While investors have had to navigate a flurry of global risks – from escalating Middle East tensions to renewed concerns about US fiscal discipline – Todd believes markets are increasingly adept at processing and compartmentalising these shocks.

“The equity market is approaching and pricing in policy and/or geopolitical risks through an isolation lens. The initial reaction is negative, but the market is quickly filtering and then calibrating these risks with price stability emerging relatively quickly,” he said.

“We have seen this with concerns around US fiscal spending which drove a short spike in bond yields and then more recently with the escalation in Middle East tensions between Israel and Iran.”

Todd argued that Australia is currently benefiting from an unusual position of relative strength – at least compared to the US, where persistent inflation and political dysfunction are weighing on sentiment.

“It is not often that Australia is a relative safe haven when the US is softening. But the US is kicking own goals and outside of a recession, we think Australia can avoid the worst of these drags,” he said.

And while equity valuations remain elevated by historical standards, Todd doesn’t see this as a meaningful barrier.

“We have repeatedly argued that [valuations] are not a constraint to the domestic equity market trading higher, particularly when cyclical tailwinds are building.”

A key driver of optimism is the Reserve Bank of Australia, which is expected to continue on the path of monetary easing. Todd pointed to May’s softer-than-expected consumer price index data, which has bolstered expectations for further rate cuts – starting this Tuesday.

“If neutral is around 3.00 per cent and rates are currently at 3.85 per cent, then we think households should expect at least another 100 bps of easing but likely more if rates need to fall back into an easy setting,” he said.

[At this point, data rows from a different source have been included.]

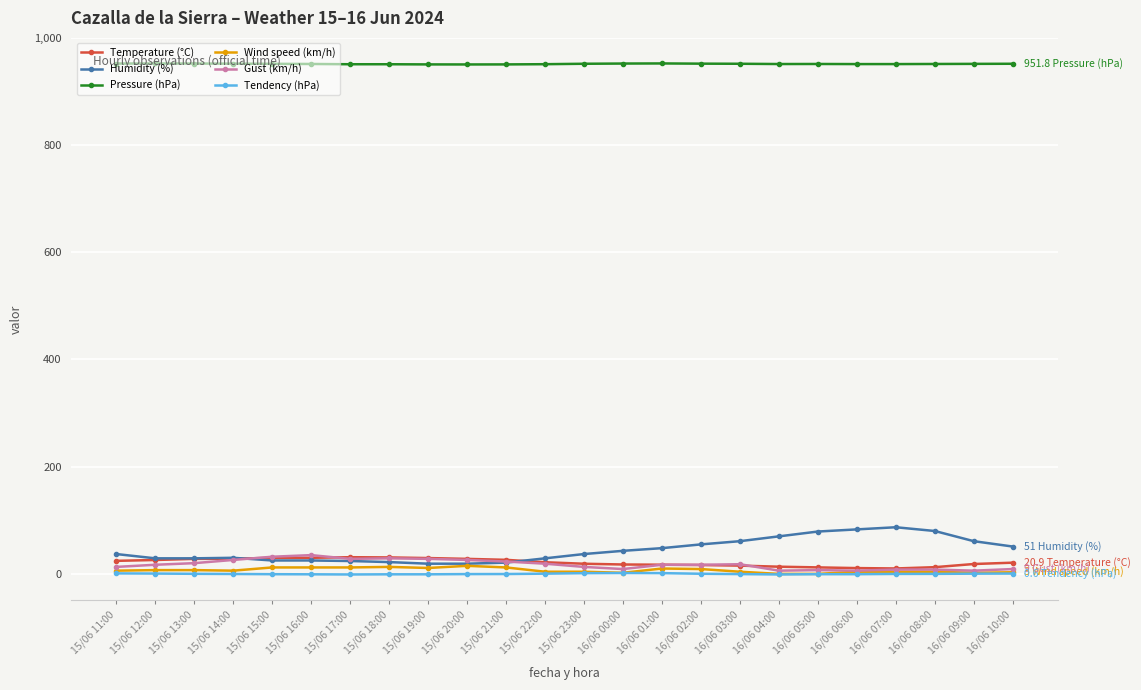

The Temperature (°C) series shows 29.5 at 15/06 19:00. True or false?

True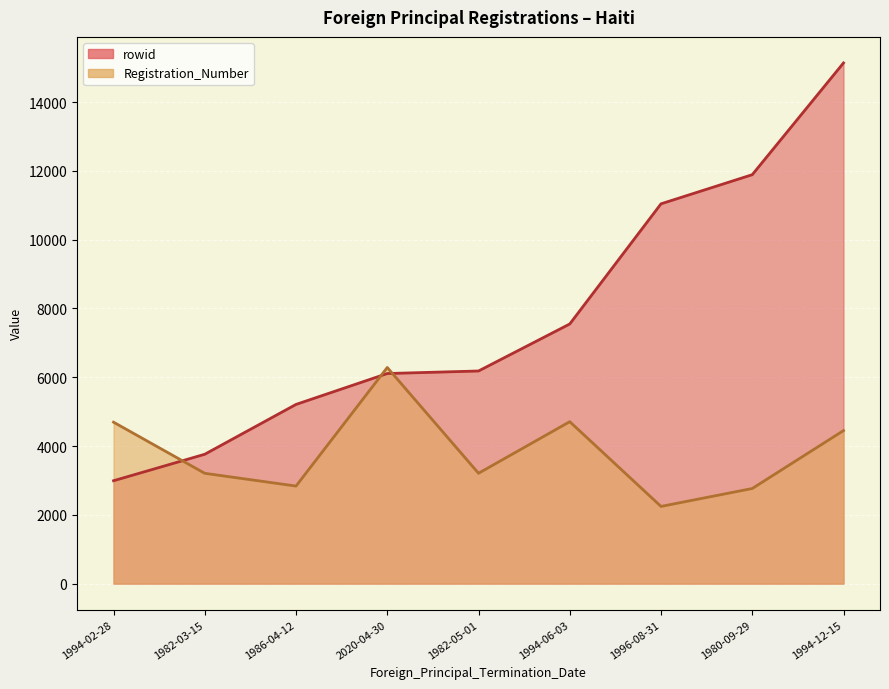

At how many categories does at least one series exceed 3518?

9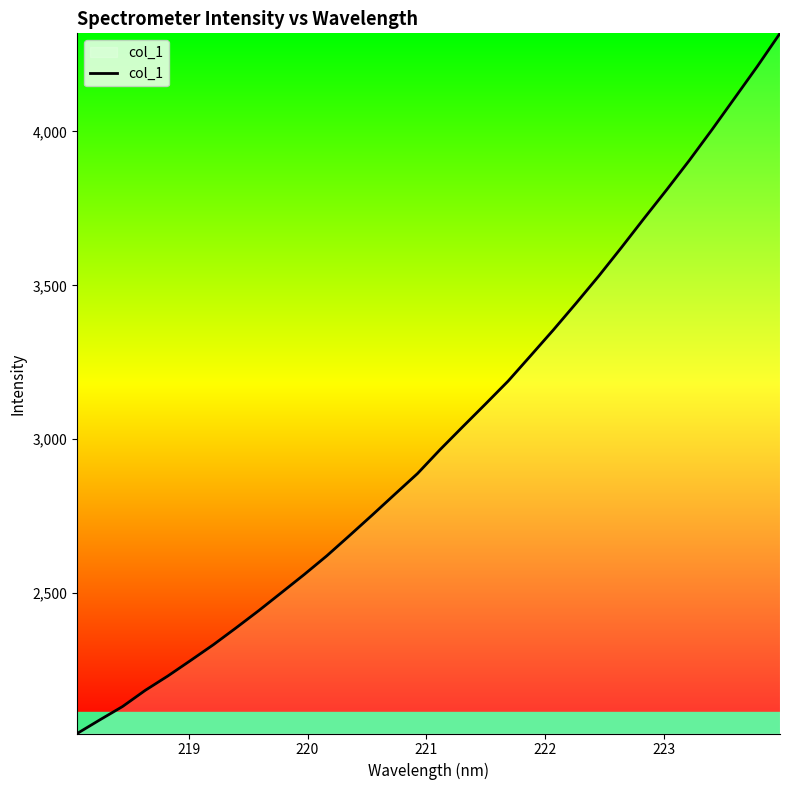

What is the difference between the maximum and minimum values?

2275.0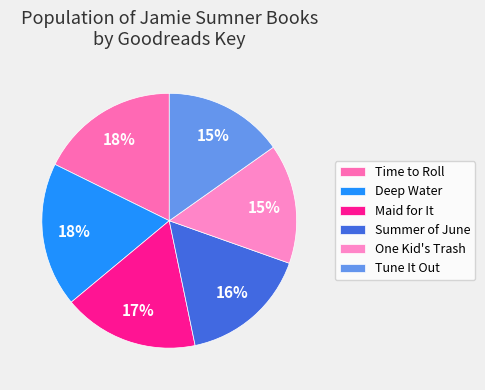

The Tune It Out slice represents 7% of the pie. True or false?

False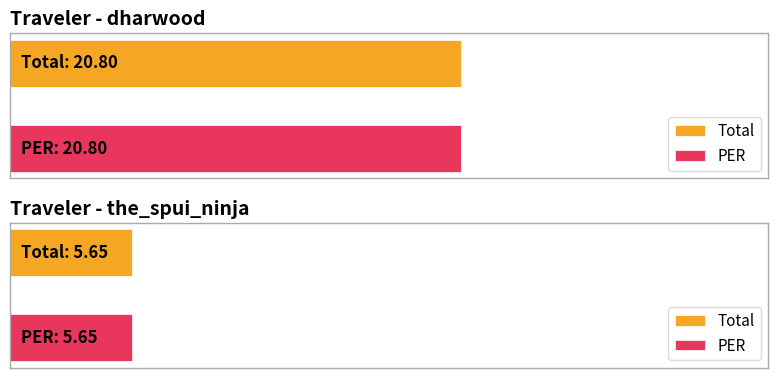

Which series has the largest total across all categories?

Total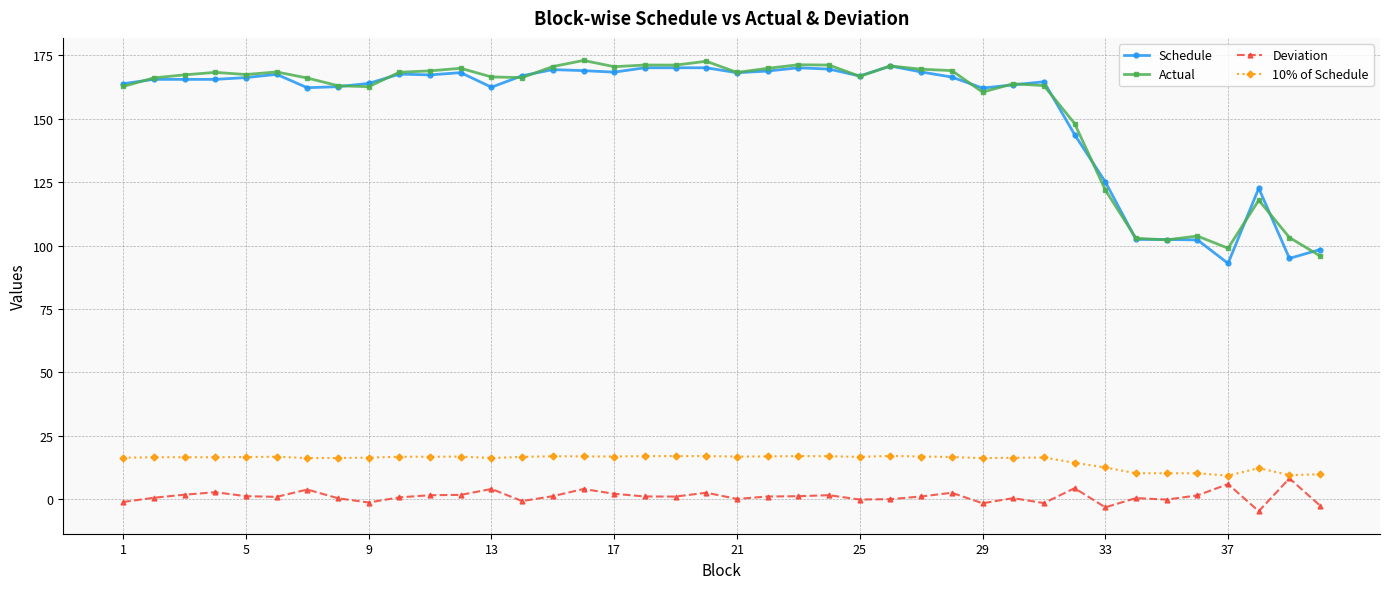

True or false: Deviation and Schedule intersect in this chart.

False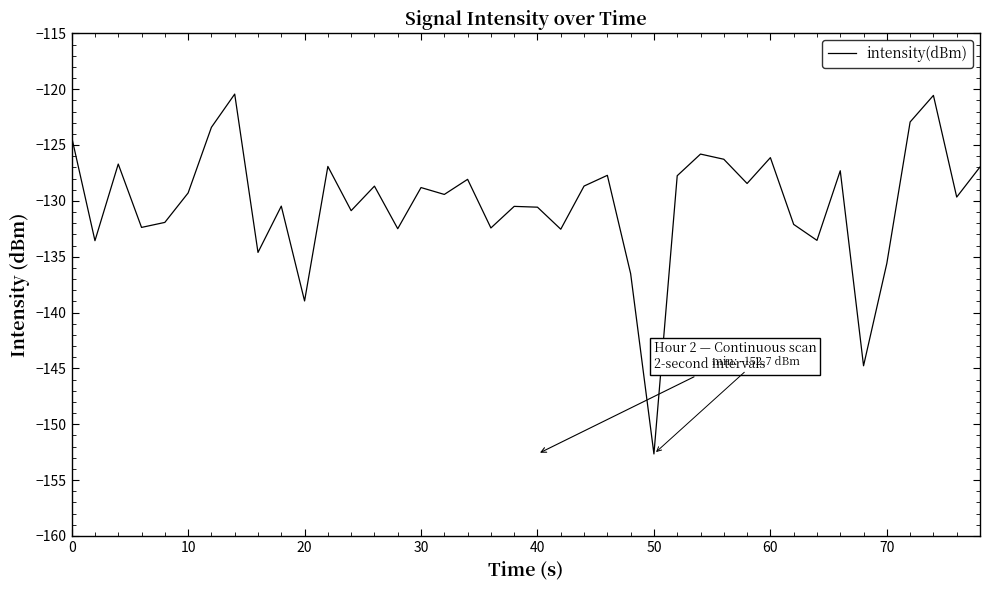

What is the minimum value shown in the chart?

-152.7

He added that if the real neutral rate remains close to zero – as some economists argue – the RBA could cut by as much as 125 to 150 basis points.

“That would certainly fire up the domestic equity market,” he said.

On the earnings front, Todd said the worst appears to be behind investors, with earnings revisions and growth momentum beginning to improve.

“We think ~10 per cent eps growth for the industrial universe is achievable off the back of modest margin gains which should again see a strong divergence in equity gains for cyclical versus non-cyclical stocks,” he said.

“In addition, outside of a recession, we think the resource sector is not far off cyclical earnings lows and this offers upside potential for the broader earnings backdrop against tepid growth for the banks.”

Despite the uncertain global backdrop, Todd said investor appetite to reweight towards equities remains strong.

“Ultimately, the desire to reposition and add to equity allocations appears strong, with Australia remaining well-insulated from global trade concerns,” he said.